I am really looking forward to the Symposium in Queenstown . The last Queenstown Symposium was probably my favourite ever Symposium. It is such a beautiful spot. Dijanne Cevaal and I got very brave and flew down to Milford Sound on a light plane. VERY SCARY but amazing.

The committee have asked me to teach a fabric printing and painting class, a sashiko class, a design class and a class using recycled materials. I don't want to spoil the fun for everyone of seeing the registration book which should be due out fairly soon.

On sunday I helped Sue Wademan pack up her exhibition wall at the New Zealand Art show (used to be the Affordable art show) in Wellington. She reminded me about exhibition opportunities such as the Silk Road Exhibition in Queenstown and the symposium exhibitions.

For details of the Silk Road Exhibition in April 2011, please email Sue Wademan



I am not very good at this blogging, I forget to update it for weeks at a time.

Over the last few weeks I have taught 2 screenprinting classes. One was for the public and one for digital design students who had the designs all ready to go and just needed to get them onto a t-shirt. One was very low-tech, the kind of process I use at home where I don't have access to all the fancy equipment. One was high-tech in that we used the vacuum table and special exposure unit.
Both classes were great fun but I was shattered at the end! I didn't even take any photos.
 Over the 8 days I managed to coat about 20 screens with the photo emulsion and help students coat about 20 more, and help about 15 students with their designs which required at least 3 colours per print. Pretty full on.

I have also been making scarves for a shibori exhibition at Barometer Gallery ,13 Gurner St., Paddington, NSW. The exhibition will be opened by Yoshiko Wada who wrote the bible for shibori artists 'Shibori: The art of Shaped resist"

- contemporary shaped resist dyed scarves/shawls

Barometer Gallery will open on Thursday, Friday, Saturday and Sunday each week from the 8th September to the 3rd October, 10am to 6pm.

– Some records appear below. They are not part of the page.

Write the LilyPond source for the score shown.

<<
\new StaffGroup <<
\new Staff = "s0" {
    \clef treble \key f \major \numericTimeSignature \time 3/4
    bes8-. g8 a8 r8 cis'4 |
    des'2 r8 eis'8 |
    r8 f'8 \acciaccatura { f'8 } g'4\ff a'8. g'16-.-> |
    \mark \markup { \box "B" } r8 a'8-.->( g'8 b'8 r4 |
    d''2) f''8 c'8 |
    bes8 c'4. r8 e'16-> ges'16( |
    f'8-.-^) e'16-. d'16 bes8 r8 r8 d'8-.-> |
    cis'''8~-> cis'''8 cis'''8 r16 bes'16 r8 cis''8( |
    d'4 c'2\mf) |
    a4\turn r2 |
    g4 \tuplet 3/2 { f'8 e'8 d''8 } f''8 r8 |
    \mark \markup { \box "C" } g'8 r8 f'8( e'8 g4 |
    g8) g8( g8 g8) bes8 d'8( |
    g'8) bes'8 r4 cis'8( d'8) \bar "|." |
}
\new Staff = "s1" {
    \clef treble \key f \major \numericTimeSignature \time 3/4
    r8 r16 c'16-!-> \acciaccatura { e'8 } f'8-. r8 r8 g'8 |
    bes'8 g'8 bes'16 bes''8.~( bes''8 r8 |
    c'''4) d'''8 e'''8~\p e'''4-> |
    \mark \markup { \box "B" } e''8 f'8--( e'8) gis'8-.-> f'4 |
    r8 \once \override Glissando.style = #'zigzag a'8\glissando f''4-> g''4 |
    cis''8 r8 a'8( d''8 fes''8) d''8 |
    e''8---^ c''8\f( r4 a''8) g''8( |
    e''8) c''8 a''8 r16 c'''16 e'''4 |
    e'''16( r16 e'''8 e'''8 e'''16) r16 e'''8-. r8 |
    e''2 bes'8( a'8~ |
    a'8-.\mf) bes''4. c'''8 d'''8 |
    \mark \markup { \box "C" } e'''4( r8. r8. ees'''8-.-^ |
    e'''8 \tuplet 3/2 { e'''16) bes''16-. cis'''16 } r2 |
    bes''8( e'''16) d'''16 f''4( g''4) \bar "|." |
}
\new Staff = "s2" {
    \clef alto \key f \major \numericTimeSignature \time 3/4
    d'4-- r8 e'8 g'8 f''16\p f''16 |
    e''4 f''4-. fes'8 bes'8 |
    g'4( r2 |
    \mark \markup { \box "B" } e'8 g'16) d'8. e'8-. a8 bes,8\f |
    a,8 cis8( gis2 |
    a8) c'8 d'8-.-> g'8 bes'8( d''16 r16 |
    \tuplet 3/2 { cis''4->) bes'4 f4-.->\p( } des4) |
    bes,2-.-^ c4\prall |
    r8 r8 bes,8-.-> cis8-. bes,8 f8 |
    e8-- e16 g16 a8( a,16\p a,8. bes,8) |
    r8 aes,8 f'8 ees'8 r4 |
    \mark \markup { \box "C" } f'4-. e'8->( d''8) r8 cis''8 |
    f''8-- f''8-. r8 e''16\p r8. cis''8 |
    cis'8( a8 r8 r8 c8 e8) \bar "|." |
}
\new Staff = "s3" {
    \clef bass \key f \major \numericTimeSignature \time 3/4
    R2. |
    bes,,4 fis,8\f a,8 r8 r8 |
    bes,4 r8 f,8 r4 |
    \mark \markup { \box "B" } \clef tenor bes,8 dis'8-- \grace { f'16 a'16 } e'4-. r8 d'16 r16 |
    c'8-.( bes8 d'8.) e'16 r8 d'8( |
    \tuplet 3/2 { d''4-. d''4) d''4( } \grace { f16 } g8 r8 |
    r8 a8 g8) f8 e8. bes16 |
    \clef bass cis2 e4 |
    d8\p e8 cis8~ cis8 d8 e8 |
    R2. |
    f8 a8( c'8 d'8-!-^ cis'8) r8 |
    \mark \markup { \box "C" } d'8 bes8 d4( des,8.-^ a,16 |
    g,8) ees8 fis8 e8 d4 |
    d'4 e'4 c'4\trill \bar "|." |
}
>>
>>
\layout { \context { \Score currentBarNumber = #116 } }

Here is a detail of one of my scarves that will be on the sale table. We each have one major piece and up to 5 for sale. This is the first time I have entered a shibori exhibition. It feels funny not entering a quilt which needs a hanging sleeve etc. I don't even know how they display them.

This scarf is made of 100% merino wool jersey and has been clamped and bound and dyed about 6 times in acid dyes. Dyeing wool is also something new for me and I have been experimenting with both acid and fibreactive wool dyes. They react differently to Procion dyes on cotton and I am just learning how they work.